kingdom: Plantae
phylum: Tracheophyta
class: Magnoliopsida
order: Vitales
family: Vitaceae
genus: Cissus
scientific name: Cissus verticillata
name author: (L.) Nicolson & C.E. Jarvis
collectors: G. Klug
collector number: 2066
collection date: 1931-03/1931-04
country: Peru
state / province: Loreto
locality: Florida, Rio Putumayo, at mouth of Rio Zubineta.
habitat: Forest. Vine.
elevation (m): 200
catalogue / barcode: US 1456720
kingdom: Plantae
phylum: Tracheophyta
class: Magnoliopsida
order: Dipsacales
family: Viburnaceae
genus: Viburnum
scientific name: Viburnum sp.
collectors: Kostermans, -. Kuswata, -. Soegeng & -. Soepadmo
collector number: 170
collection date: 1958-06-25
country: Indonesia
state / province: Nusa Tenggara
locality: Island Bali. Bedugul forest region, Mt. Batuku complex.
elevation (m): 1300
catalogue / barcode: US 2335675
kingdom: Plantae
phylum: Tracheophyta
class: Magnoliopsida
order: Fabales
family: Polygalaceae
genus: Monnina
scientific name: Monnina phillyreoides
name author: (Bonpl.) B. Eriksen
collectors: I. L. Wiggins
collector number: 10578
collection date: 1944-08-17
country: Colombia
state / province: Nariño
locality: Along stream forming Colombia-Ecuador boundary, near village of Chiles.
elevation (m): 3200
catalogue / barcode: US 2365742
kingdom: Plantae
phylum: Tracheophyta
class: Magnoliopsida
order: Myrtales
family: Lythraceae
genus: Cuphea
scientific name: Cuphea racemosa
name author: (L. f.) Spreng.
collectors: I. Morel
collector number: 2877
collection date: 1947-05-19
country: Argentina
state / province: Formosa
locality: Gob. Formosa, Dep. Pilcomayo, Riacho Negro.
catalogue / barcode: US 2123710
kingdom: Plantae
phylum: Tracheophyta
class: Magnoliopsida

★ ★ ★ ★ ★

Copy every one of the lines above word for word, leaving nothing out and changing nothing.

kingdom: Plantae
phylum: Tracheophyta
class: Magnoliopsida
order: Vitales
family: Vitaceae
genus: Cissus
scientific name: Cissus verticillata
name author: (L.) Nicolson & C.E. Jarvis
collectors: G. Klug
collector number: 2066
collection date: 1931-03/1931-04
country: Peru
state / province: Loreto
locality: Florida, Rio Putumayo, at mouth of Rio Zubineta.
habitat: Forest. Vine.
elevation (m): 200
catalogue / barcode: US 1456720
kingdom: Plantae
phylum: Tracheophyta
class: Magnoliopsida
order: Dipsacales
family: Viburnaceae
genus: Viburnum
scientific name: Viburnum sp.
collectors: Kostermans, -. Kuswata, -. Soegeng & -. Soepadmo
collector number: 170
collection date: 1958-06-25
country: Indonesia
state / province: Nusa Tenggara
locality: Island Bali. Bedugul forest region, Mt. Batuku complex.
elevation (m): 1300
catalogue / barcode: US 2335675
kingdom: Plantae
phylum: Tracheophyta
class: Magnoliopsida
order: Fabales
family: Polygalaceae
genus: Monnina
scientific name: Monnina phillyreoides
name author: (Bonpl.) B. Eriksen
collectors: I. L. Wiggins
collector number: 10578
collection date: 1944-08-17
country: Colombia
state / province: Nariño
locality: Along stream forming Colombia-Ecuador boundary, near village of Chiles.
elevation (m): 3200
catalogue / barcode: US 2365742
kingdom: Plantae
phylum: Tracheophyta
class: Magnoliopsida
order: Myrtales
family: Lythraceae
genus: Cuphea
scientific name: Cuphea racemosa
name author: (L. f.) Spreng.
collectors: I. Morel
collector number: 2877
collection date: 1947-05-19
country: Argentina
state / province: Formosa
locality: Gob. Formosa, Dep. Pilcomayo, Riacho Negro.
catalogue / barcode: US 2123710
kingdom: Plantae
phylum: Tracheophyta
class: Magnoliopsida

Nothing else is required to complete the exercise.